The relationship between the U.S. tech industry and government hangs in the balance as Apple, Inc. and the FBI continue to disagree over unlocking one of the San Bernardino shooter’s iPhone.  A magistrate Judge in the U.S. District Court of Central California ordered Apple to provide the FBI with software to access the locked iPhone that was once used by Syed Rizwan Farook. The phone was last backed up six weeks before the shooting, so the FBI has access to all of the information except from the weeks leading up to the tragic event. All iPhones are equipped with a “self-erase mechanism” that wipes the phone clean if too many incorrect password login attempts are made. The software the FBI is seeking would allow them to try as many passwords as necessary to unlock the phone without consequences like losing the phone’s data.

Apple, Inc. is taking a strong stance against the court order to create this unique software.
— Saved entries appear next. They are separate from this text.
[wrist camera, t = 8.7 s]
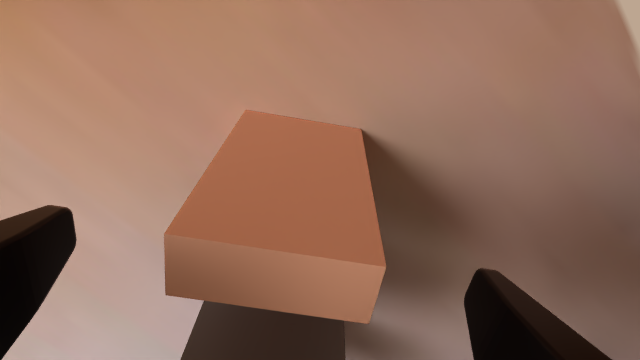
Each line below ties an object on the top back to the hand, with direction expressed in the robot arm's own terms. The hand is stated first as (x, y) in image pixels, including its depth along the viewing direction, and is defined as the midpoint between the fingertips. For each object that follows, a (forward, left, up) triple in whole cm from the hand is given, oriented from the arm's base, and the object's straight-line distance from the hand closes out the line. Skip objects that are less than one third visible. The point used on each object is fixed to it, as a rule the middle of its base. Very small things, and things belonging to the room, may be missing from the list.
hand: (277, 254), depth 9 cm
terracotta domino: (0, 0, -7) cm, 7 cm away
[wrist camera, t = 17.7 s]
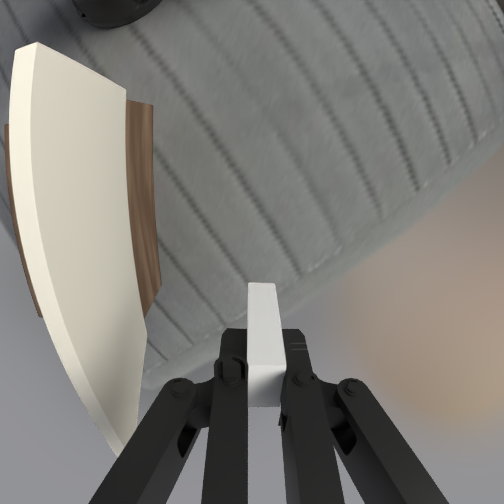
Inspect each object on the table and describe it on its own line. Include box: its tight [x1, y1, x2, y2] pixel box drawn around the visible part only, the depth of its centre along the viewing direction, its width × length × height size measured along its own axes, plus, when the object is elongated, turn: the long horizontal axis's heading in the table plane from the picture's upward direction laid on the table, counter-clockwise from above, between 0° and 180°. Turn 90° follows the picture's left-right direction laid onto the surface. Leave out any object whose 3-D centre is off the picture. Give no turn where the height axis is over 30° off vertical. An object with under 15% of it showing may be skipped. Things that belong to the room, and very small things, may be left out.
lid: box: [9, 42, 147, 457], centre depth 20 cm, size 17×28×1 cm
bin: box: [5, 100, 162, 318], centre depth 33 cm, size 16×26×12 cm, turn 178°
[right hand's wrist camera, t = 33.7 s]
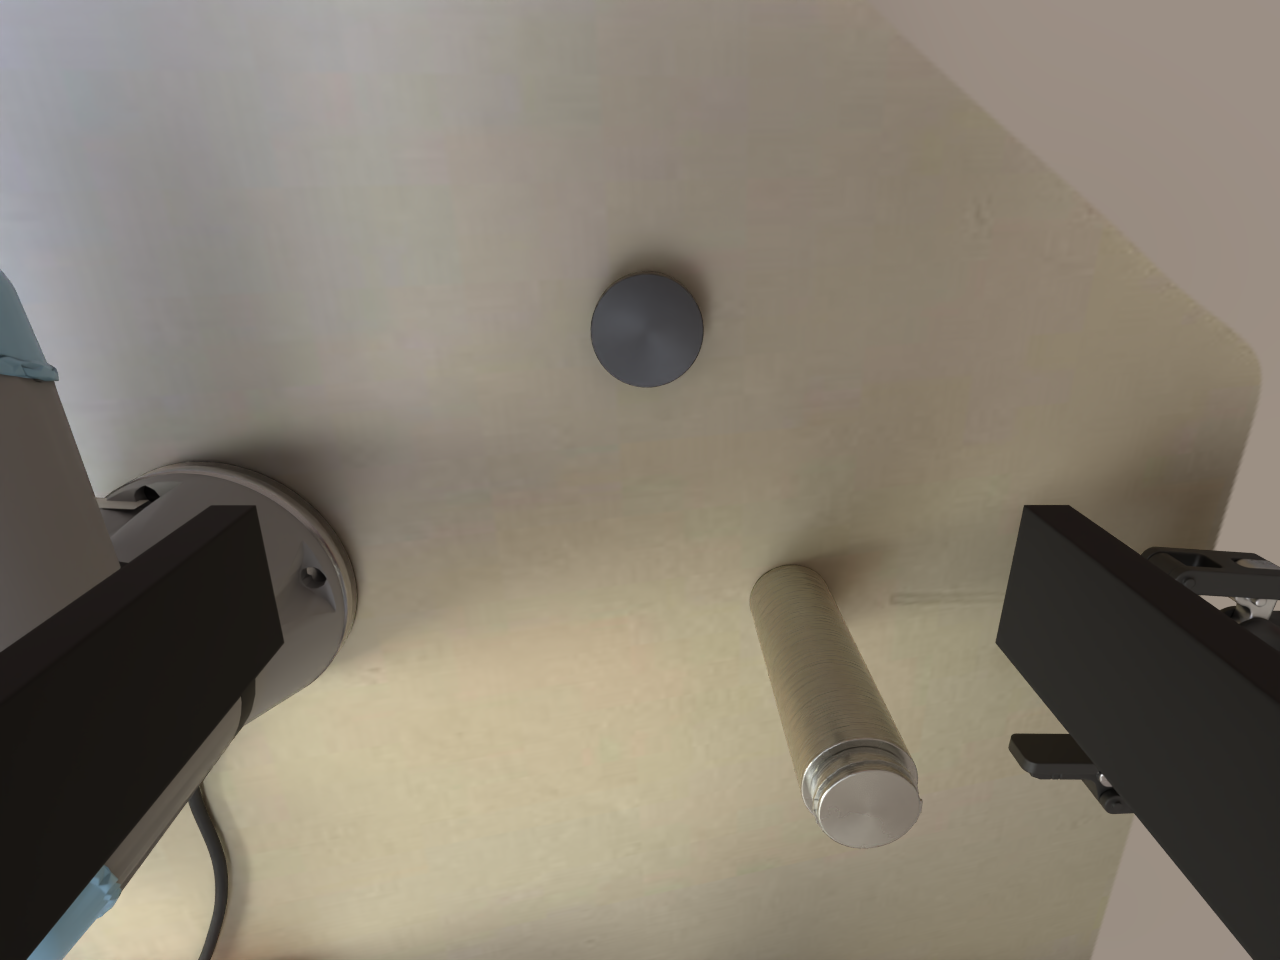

In an email to all Apple employees CEO Tim Cook stated, “the data security of hundreds of millions of law-abiding people is at stake and this could set a dangerous precedent that threatens everyone’s civil liberties”. Apple is interested in helping the FBI obtain the information they need, but feel that developing this software would not be a safe option, because it goes beyond the scope of what government may reasonably demand under the Constitution. Moreover, developing a method for accessing an encrypted phone, gives hackers and ill-intentioned people potential access to this software as well. Apple believes that once they create the software there is no way to guarantee it could not fall into the wrong hands or that it could lead to more government intrusions. Cook, with his stance on this issue, is making it clear that he will not do anything to jeopardize Apple consumers’ privacy. Organizations including Facebook and Google have commented on the issue in support of Apple’s decision.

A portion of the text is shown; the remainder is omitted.